§ **Testo della pagina**

• • • • •

Il Prudential Center di Newark gremito è stato lo spot più significativo e indicativo dell’importanza dell’evento UFC numero 316. Dopo un anno esatto la promotion è tornata a Newark, lo scorso anno si erano affrontati due leggende dei pesi leggeri, Islam Makhachev e Dustin Poirier, in un match molto eccitante vinto dal primo, a garantire spettacolo stavolta sono stati due pesi gallo come Merab Dvalishvili e Sean O’Malley.
Dvalishvili aveva vinto il titolo proprio contro O’Malley a UFC 306, difendendolo contro Umar Nurmagomedov e accettando poi il rematch proprio contro “Suga” Sean. Ad accompagnare la portata principale c’è stato un co-main event per il titolo dei pesi gallo nella divisione femminile: Kayla Harrison ha sfidato (da favorita per i bookmaker) la campionessa in carica Julianna Peña, e si sapeva già prima dell’incontro che sarebbe potuto essere la leva per convincere la più grande fighter di sempre, Amanda Nunes, a tornare nella gabbia.
La conferma più importante della serata è arrivata senza dubbio dal campione dei pesi gallo Merab Dvalishvili. Al suo quarto match in due anni “The Machine” (perché sembrerebbe poter andare avanti per ore) ha dato sfoggio della propria classe e del proprio livello migliorando addirittura la prestazione del precedente incontro con Sean O’Malley.
O’Malley non combatteva proprio da quella sconfitta contro Merab, la prima nella sua carriera così netta e decisa (aveva già perso con Marlon Vera a seguito di un infortunio, una sconfitta che aveva poi vendicato in un secondo scontro). Per chi credeva nelle chance di O’Malley è stato un brutto risveglio: Dvalishvili torna in gabbia ogni volta con una fame diversa, sempre concreta, e con ancora più voglia di dimostrare di essere migliore rispetto alla volta precedente. E, cosa più importante, con una strategia sempre impeccabile.
Il primo round è partito subito a ritmo frenetico: non tantissimi colpi, ma parecchie finte, micromovimenti per indurre l’avversario in errore, in&out costanti per prendere le distanze. Insomma, grande impatto dal punto di vista delle energie nervose e della tensione. O’Malley è il peso gallo più alto e grande a livello di dimensioni: 180 cm, con allungo (183 cm) davvero enorme se paragonato ai 168 cm d’altezza per 173 cm di allungo del campione. La sfida stilistica è resa interessante proprio dall’incastro tra i due: Dvalishvili è un wrestler tecnico molto ben piazzato e dal cardio virtualmente infinito, O’Malley è uno striker tecnico e rapido sulle gambe, capace di colpire rapidamente da qualsiasi angolazione, ma evidentemente debole se paragonato al georgiano nel comparto lottatorio.

• • • • •

§ **Compiti da svolgere**
1) Mostra ogni riga dei record che contiene la stringa "covid", distinguendo tra maiuscole e minuscole.
2) Scrivi il seguito dell'articolo su UFC 316, partendo dopo la sua ultima frase.

§ **Record forniti**
• • • • •

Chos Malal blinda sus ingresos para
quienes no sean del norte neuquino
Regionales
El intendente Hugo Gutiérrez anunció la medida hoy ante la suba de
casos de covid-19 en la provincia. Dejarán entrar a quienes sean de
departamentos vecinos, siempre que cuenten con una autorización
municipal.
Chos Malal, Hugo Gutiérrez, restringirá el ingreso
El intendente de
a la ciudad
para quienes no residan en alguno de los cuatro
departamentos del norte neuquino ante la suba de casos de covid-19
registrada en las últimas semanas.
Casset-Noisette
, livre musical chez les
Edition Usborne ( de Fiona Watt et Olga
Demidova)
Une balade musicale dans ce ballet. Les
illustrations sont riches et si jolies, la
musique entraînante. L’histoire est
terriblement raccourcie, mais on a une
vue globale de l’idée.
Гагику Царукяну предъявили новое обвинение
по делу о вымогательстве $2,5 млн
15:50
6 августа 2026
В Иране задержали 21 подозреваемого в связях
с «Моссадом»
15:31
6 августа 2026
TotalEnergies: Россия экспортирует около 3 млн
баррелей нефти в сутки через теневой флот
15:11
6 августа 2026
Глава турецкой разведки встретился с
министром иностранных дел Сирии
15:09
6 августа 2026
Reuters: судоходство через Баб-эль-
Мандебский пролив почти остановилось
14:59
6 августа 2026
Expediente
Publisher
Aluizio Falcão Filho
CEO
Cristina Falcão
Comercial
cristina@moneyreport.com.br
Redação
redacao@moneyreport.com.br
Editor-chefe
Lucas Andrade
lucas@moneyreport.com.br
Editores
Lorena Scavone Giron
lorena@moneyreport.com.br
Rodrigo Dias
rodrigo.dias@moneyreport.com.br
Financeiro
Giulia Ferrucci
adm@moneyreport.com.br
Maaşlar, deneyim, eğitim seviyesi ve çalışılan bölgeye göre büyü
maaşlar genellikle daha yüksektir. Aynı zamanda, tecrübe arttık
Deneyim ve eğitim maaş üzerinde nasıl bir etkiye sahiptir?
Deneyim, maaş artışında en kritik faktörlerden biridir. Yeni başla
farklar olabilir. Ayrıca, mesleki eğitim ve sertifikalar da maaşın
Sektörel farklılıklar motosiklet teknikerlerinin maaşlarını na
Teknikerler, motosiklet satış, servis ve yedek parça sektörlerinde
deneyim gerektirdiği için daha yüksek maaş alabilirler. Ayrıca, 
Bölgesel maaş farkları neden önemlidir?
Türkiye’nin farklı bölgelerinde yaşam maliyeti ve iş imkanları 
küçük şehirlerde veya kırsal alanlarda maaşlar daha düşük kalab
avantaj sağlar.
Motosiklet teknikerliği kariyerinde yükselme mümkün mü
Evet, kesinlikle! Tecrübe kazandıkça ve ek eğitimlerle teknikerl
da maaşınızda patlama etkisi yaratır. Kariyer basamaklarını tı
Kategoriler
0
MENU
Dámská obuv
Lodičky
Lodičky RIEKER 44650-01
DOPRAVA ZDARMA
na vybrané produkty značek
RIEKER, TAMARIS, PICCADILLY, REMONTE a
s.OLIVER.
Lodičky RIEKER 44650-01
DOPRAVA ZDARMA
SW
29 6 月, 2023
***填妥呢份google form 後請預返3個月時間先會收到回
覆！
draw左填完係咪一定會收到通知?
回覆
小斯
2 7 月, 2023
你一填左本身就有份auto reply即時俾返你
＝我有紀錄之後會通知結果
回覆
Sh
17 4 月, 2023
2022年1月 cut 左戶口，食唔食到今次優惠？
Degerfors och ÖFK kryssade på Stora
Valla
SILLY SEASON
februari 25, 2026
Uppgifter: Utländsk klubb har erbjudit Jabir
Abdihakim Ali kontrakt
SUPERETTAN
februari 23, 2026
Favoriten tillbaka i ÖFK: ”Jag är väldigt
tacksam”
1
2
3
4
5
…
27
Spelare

• • • • •

§ **Risposte ai compiti**
1)
casos de covid-19 en la provincia. Dejarán entrar a quienes sean de
departamentos del norte neuquino ante la suba de casos de covid-19

2)
Il primo squillo di tromba si è avuto dopo 3 minuti di studio: Merab ha accelerato, è arrivato a costringere O’Malley spalle a parete e lo ha sorpreso con un outside trip, pinzando bene le ginocchia, sbilanciandolo, e costringendolo a finire schiena a terra, in posizione di guardia. Da qui, quello che è un dislivello fisico importante in piedi, si è praticamente annullato, favorendo il lavoro in ground and pound di un metodico e asfissiante Dvalishvili.
Nel secondo round, O’Malley è entrato con qualche certezza in più riguardo misure e distanze. Il suo primo lavoro per entrare nella guardia di Dvalishvili ha subito dato i suoi frutti e ad ogni scontro con combinazioni, ha avuto la meglio mettendo sempre il colpo finale, spezzando le iniziative di Dvalishvili ed imponendo, almeno inizialmente, le proprie distanze. Dvalishvili ha provato a rispondere lavorando all’interno della guardia di O’Malley, raggiungendolo sempre più frequentemente ed evidenziando, ancora una volta, una condizione atletica mostruosa. In questa fase, comunque, O’Malley è sembrato abbastanza fresco e il suo footwork multidirezionale gli ha concesso di rimandare la sentenza, offrendo dei momenti interessanti. Dvalishvili però non ha mai tolto il piede dall’acceleratore e nel fare un match costretto quasi totalmente sul piede posteriore, le riserve di ossigeno di O’Malley si sono presto esaurite.
Dopo essere andato a segno con un overhand sinistro, O’Malley si è per un attimo convinto di avere il momentum dal suo lato ed è incappato in un uno-due secco che lo ha messo spalle a parete, vedendo immediatamente Dvalishvili balzargli addosso per chiudere le distanze. Poco dopo, in un altro momento topico, anziché indietreggiare su un diretto di O’Malley, Dvalishvili l’ha incrociato con un overhand, accorciando ancora. Il georgiano non ha mai avuto paura dei colpi dello statunitense e ha scelto sempre i giusti momenti per punirlo.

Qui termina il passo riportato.